The Cambridge, Massachusetts-based biotech reported a net loss of $201.1 million for the year ended December 31, 2025.
This loss reflects a heavy investment in its Prime Editing platform, with research and development (R&D) expenses totaling $160.6 million.
General and administrative (G&A) costs were reported at $52.3 million.
The company ended the year with $191.4 million in cash, cash equivalents, and investments, a position providing capital for ongoing clinical development.
The financial report follows a watershed moment for the company’s lead program, PM359, an ex vivo therapy for Chronic Granulomatous Disease (CGD).
The company announced the publication of PM359 Phase 1/2 clinical data in The New England Journal of Medicine, a milestone that supports its ongoing engagement with the FDA.
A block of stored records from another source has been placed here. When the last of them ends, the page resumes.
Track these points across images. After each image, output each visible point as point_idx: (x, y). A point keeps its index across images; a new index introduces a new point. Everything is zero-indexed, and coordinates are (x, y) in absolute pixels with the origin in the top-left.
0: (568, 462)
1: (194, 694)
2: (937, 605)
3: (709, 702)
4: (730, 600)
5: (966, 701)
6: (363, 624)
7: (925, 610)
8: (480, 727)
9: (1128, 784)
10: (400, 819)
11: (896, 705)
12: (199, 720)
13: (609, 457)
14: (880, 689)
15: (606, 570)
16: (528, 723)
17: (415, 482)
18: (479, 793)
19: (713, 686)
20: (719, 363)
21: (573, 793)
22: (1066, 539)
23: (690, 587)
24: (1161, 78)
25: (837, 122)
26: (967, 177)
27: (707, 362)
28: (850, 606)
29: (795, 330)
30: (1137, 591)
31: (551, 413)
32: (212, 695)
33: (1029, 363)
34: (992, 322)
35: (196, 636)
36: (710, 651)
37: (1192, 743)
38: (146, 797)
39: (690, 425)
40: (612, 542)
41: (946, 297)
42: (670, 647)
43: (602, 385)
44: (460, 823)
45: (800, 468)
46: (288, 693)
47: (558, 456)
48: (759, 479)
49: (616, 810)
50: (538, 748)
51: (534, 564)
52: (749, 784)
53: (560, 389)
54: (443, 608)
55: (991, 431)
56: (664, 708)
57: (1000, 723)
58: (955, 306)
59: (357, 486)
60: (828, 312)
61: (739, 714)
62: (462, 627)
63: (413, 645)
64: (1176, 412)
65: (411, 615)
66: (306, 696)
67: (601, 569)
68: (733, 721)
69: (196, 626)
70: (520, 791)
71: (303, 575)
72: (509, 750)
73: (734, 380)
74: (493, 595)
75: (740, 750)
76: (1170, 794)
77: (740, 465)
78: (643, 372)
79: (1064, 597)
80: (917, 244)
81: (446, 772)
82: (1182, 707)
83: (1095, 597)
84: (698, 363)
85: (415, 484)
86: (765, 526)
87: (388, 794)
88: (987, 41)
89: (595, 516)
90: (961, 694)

Based on the clinical progress to date, Prime Medicine disclosed its intent to submit a Biologics License Application (BLA) for the candidate.
While the CGD program provides clinical proof-of-concept for the platform, the company is now accelerating its in vivo liver franchise.
Prime Medicine confirmed it is on track for major regulatory milestones in 2026, with Investigational New Drug (IND) or Clinical Trial Application (CTA) filings planned for Wilson Disease in the first half of the year and Alpha-1 Antitrypsin Deficiency (AATD) by mid-2026.
Initial clinical data for both programs are anticipated in 2027.